For most consumers, the long wait doesn’t justify the price tags of EVs, which can sometimes be 1.2 to 2.5 times higher than the cost of an ICE vehicle.
Minimines, a Bengaluru-based clean tech startup, says it has a solution that can potentially reduce the price of EVs.
The main culprit, responsible for the higher upfront cost of EVs, is the battery pack; in particular, the lithium-ion cells, which India currently imports from countries such as China and South Korea. EV batteries, in fact, account for up to 40% of the total cost of an EV, according to industry estimates.
To make EVs cheaper, it’s imperative that India produces its own lithium-ion cells, NITI Aayog’s adviser on infrastructure connectivity, transport, and e-mobility, Sudhendu Sinha, told YourStory in an earlier interview.
In the absence of very large lithium reserves (at least compared to China or South Korea), the easiest way for India to get the ball rolling on producing its own lithium-ion batteries is by recycling existing, defunct batteries, as well as other electrical equipment that contains the metal.
Currently, a majority of manufacturers dispose of their electronic waste, including batteries and battery components, by burning them at incineration facilities.

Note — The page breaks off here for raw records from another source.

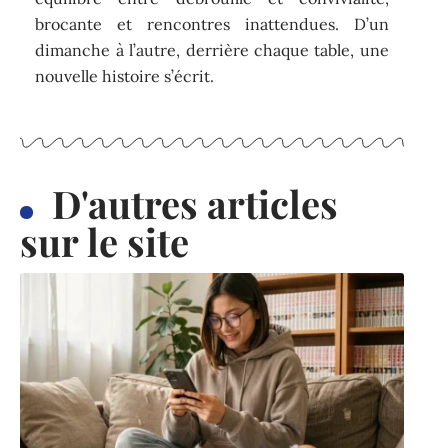
brocante et rencontres inattendues. D’un
dimanche à l’autre, derrière chaque table, une
nouvelle histoire s’écrit.
D'autres articles
sur le site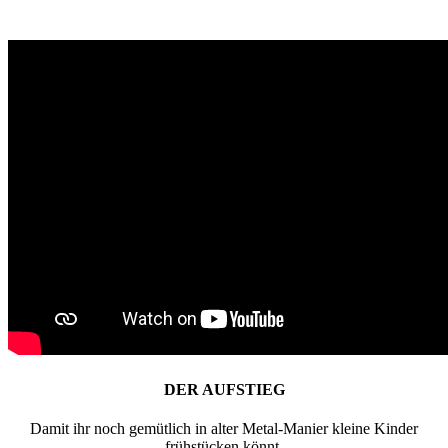
DER AUFSTIEG
Damit ihr noch gemütlich in alter Metal-Manier kleine Kinder
frühstücken könnt,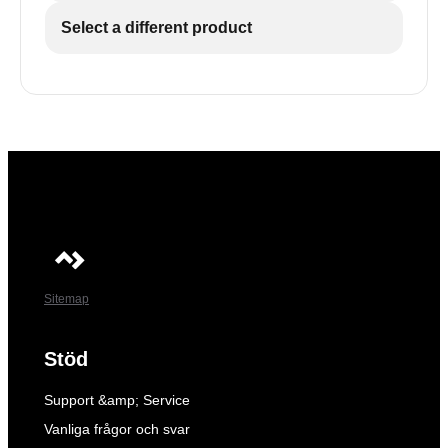
Select a different product
Sitemap
Stöd
Support &amp; Service
Vanliga frågor och svar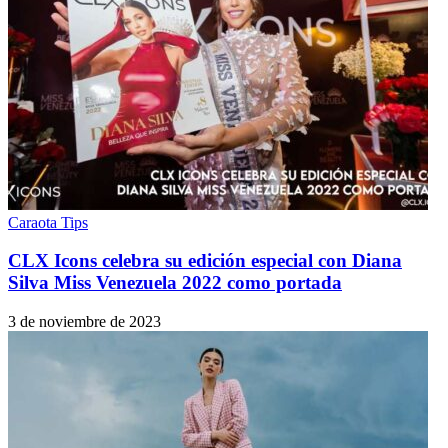
Caraota Tips
CLX Icons celebra su edición especial con Diana
Silva Miss Venezuela 2022 como portada
3 de noviembre de 2023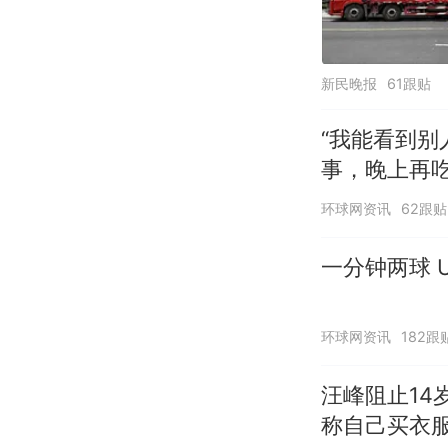
新民晚报
61跟贴
“我能看到别
事，晚上再
环球网资讯
62跟贴
一分钟两球 U
环球网资讯
182跟
汪峰阻止14
称自己买衣服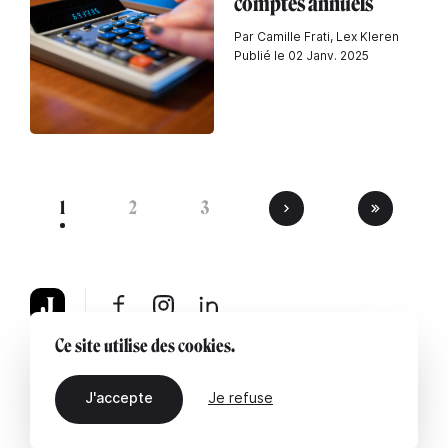
comptes annuels
Par Camille Frati, Lex Kleren
Publié le 02 Janv. 2025
1
2
3
Ce site utilise des cookies.
À propos
Mentions légales
Contactez-nous
J'accepte
Je refuse
FR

The few times the waste materials reach recycling centres, conventional extraction techniques like pyrometallurgy and carbothermal treatments often fall short of achieving complete metal extraction (because they result in amalgams or mixtures of elements and not the pure element itself), while also contributing to significant carbon dioxide emissions.
MiniMines says it has developed a more efficient, environment-friendly process to extract and recycle lithium and other precious metals from batteries and other industrial byproducts.
Founded by Anupam Kumar and Arvind Bhardwaj in 2021, the startup says that its proprietary hybrid-hydrometallurgy process can achieve a purity level of nearly 96%, and extract elements such as lithium and precious metals in their elemental states.
Importantly, the process does not produce any water, residual, or carbon dioxide waste or emissions, ensuring the entire process remains environment-friendly.
“India generates nearly 70,000 tonnes of lithium-ion waste annually…from cell phones to laptop and wireless headphones, Li-ion batteries are present everywhere, in most modern gadgets we discard. And while we invest a premium in importing lithium cells for our electric vehicles, a significant amount of valuable and recyclable lithium-ion waste is unfortunately discarded in landfills or incinerated,” Kumar tells YourStory in an interview.